*Listed records*
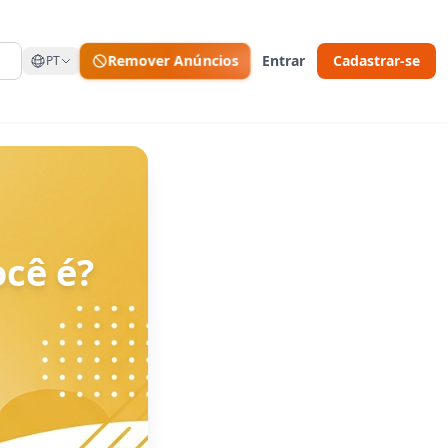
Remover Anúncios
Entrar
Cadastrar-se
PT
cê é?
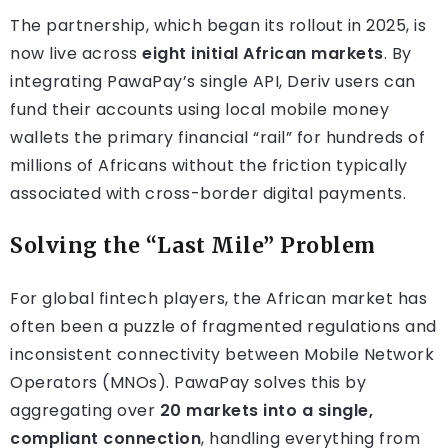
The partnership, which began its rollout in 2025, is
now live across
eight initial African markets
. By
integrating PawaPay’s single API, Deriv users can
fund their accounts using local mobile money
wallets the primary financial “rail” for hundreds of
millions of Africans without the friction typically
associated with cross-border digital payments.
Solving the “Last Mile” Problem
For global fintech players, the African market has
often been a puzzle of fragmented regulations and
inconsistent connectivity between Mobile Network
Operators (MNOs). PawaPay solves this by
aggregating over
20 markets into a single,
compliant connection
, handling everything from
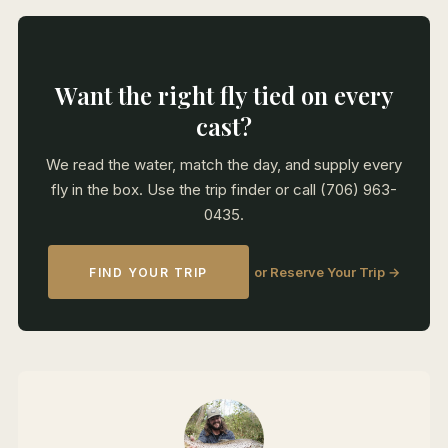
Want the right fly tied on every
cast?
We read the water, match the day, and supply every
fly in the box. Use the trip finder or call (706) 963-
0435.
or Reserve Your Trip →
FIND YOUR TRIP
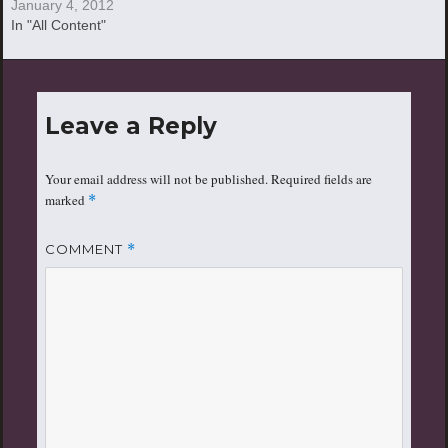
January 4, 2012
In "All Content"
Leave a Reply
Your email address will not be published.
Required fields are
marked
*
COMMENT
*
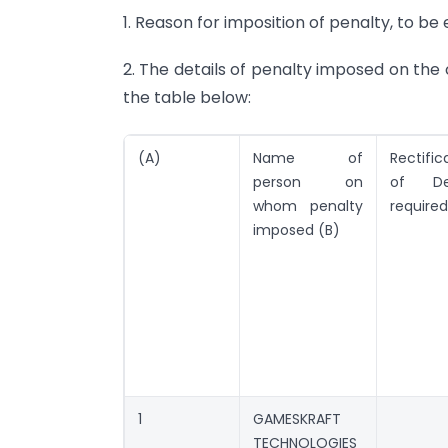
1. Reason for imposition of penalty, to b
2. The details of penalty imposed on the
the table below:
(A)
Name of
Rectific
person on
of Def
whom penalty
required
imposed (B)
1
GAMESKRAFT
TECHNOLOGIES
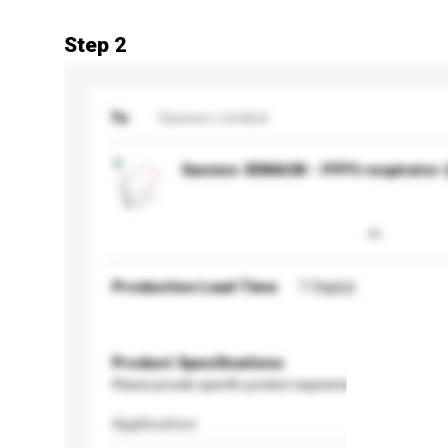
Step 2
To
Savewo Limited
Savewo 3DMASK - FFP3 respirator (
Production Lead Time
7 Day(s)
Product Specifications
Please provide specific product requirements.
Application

--

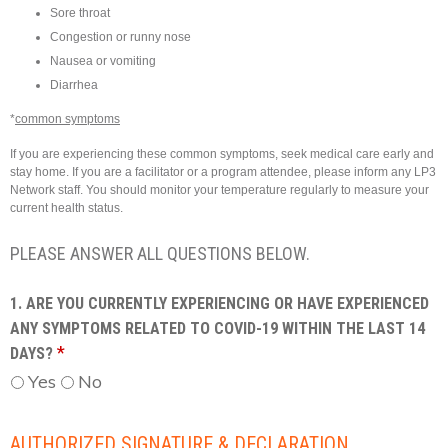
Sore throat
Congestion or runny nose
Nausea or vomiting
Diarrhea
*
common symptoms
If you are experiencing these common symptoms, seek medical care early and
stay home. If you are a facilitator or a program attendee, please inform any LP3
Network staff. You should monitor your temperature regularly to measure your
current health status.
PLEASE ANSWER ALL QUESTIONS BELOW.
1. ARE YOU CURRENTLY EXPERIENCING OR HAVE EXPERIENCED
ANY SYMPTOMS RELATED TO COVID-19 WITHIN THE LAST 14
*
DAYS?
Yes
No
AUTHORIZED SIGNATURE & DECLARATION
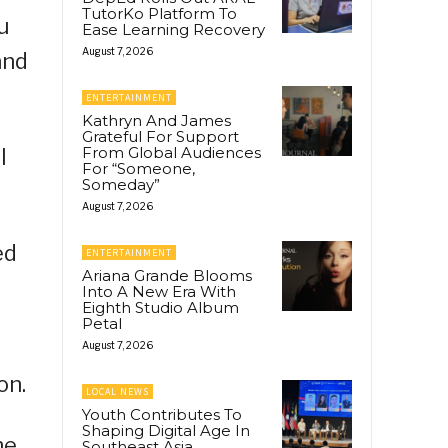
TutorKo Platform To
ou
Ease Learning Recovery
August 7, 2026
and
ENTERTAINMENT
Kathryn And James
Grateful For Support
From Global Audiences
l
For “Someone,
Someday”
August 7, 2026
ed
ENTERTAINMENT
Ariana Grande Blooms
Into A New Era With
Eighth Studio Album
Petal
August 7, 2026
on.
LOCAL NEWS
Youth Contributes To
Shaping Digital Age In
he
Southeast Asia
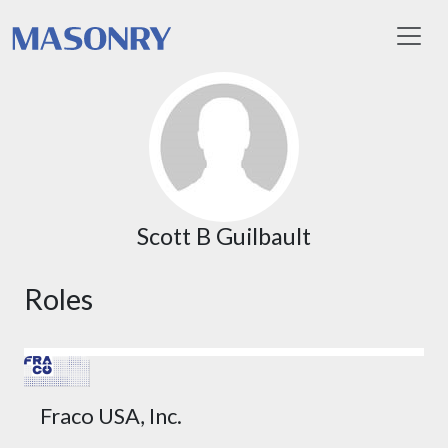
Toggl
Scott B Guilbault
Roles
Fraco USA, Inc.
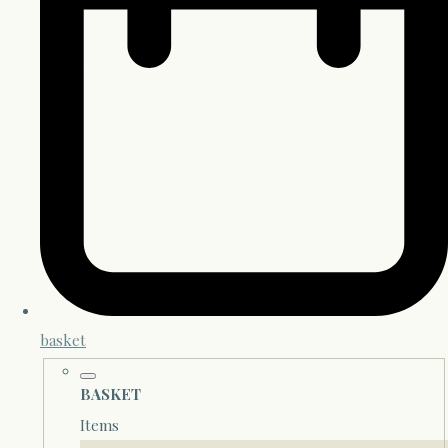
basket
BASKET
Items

...

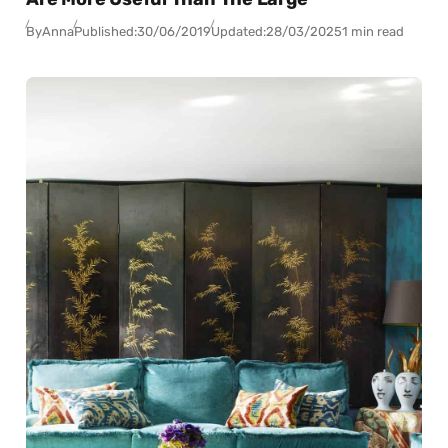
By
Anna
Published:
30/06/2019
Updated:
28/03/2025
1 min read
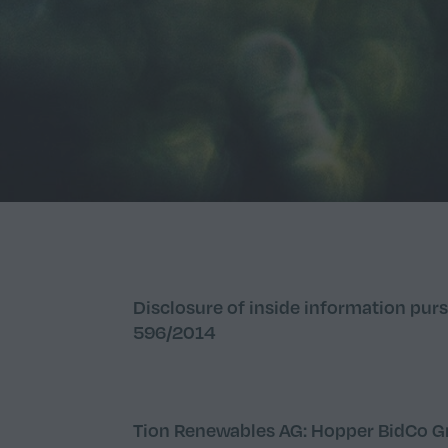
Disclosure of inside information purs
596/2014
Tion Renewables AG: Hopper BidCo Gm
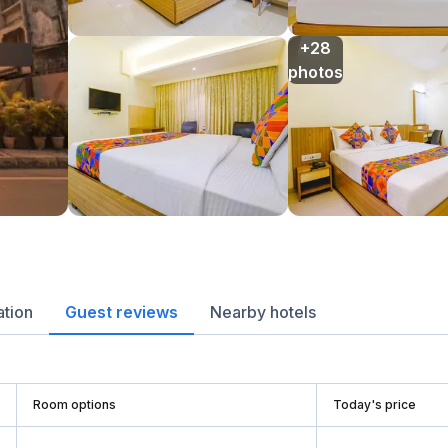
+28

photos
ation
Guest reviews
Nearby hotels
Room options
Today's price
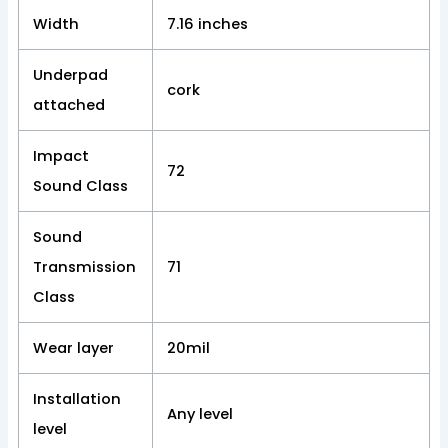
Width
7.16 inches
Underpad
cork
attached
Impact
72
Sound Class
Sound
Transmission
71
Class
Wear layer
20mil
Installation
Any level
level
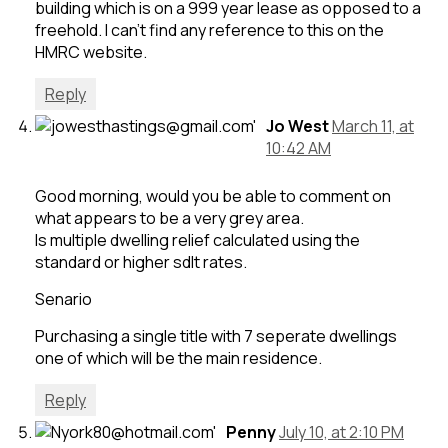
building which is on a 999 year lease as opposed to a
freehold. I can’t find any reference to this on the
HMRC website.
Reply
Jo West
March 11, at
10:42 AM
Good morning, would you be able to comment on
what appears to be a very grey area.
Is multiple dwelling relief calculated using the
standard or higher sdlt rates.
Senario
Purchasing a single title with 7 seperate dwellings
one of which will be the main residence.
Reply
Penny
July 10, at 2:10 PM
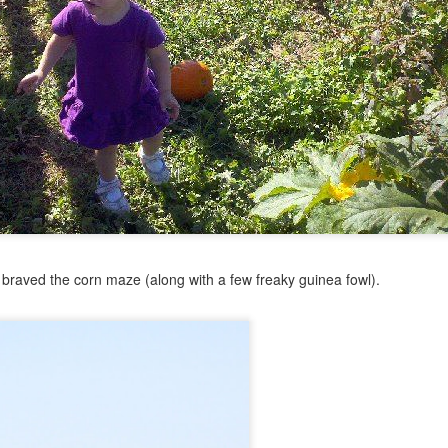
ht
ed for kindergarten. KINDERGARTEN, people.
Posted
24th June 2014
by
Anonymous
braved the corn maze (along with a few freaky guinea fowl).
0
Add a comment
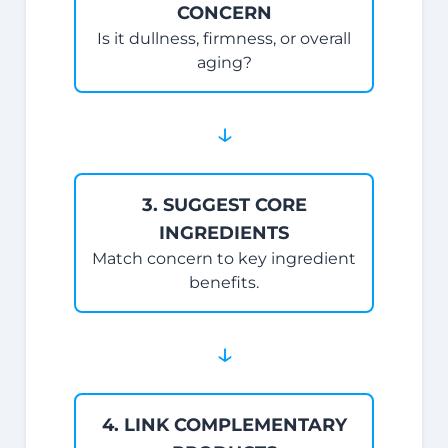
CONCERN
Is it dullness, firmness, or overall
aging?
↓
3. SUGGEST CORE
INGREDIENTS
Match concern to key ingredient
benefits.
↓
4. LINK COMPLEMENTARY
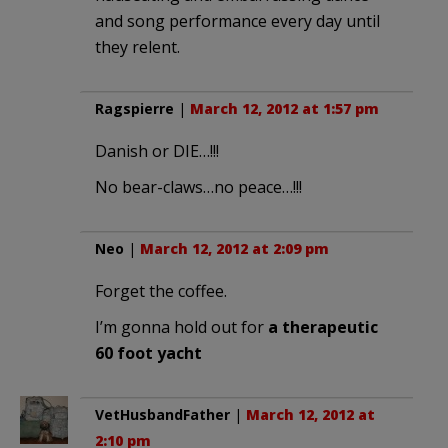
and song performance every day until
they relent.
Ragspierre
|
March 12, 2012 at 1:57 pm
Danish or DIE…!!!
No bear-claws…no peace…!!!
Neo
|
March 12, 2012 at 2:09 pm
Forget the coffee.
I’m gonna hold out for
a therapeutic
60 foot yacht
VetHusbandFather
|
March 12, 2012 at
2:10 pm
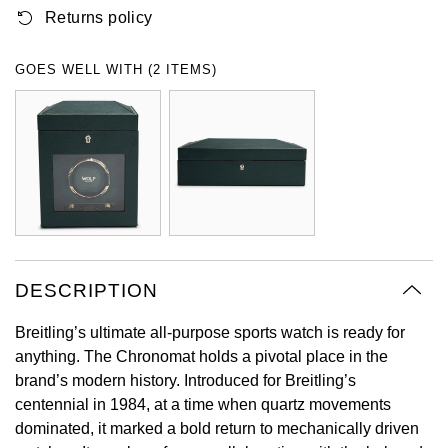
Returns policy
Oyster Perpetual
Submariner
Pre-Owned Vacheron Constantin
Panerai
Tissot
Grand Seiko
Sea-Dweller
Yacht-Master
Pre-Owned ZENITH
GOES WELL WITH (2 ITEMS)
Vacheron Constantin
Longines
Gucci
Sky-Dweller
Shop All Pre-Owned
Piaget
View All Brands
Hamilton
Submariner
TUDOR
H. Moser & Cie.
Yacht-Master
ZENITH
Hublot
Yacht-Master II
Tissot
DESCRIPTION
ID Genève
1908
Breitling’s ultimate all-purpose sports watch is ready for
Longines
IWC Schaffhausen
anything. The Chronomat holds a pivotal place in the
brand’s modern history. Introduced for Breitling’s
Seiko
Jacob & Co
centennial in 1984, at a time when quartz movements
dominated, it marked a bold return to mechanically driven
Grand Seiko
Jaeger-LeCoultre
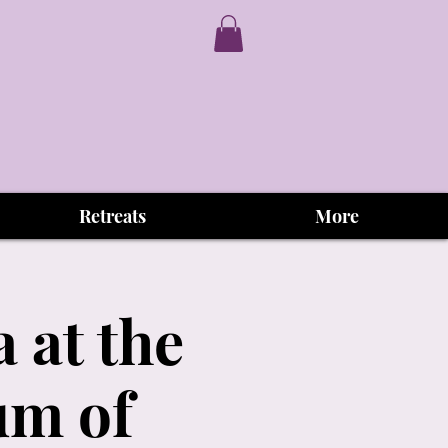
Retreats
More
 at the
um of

*What is required*
Count the lines in the records above that contain the string "Savewo" and reply with that number alone.

*Solution to this problem*
2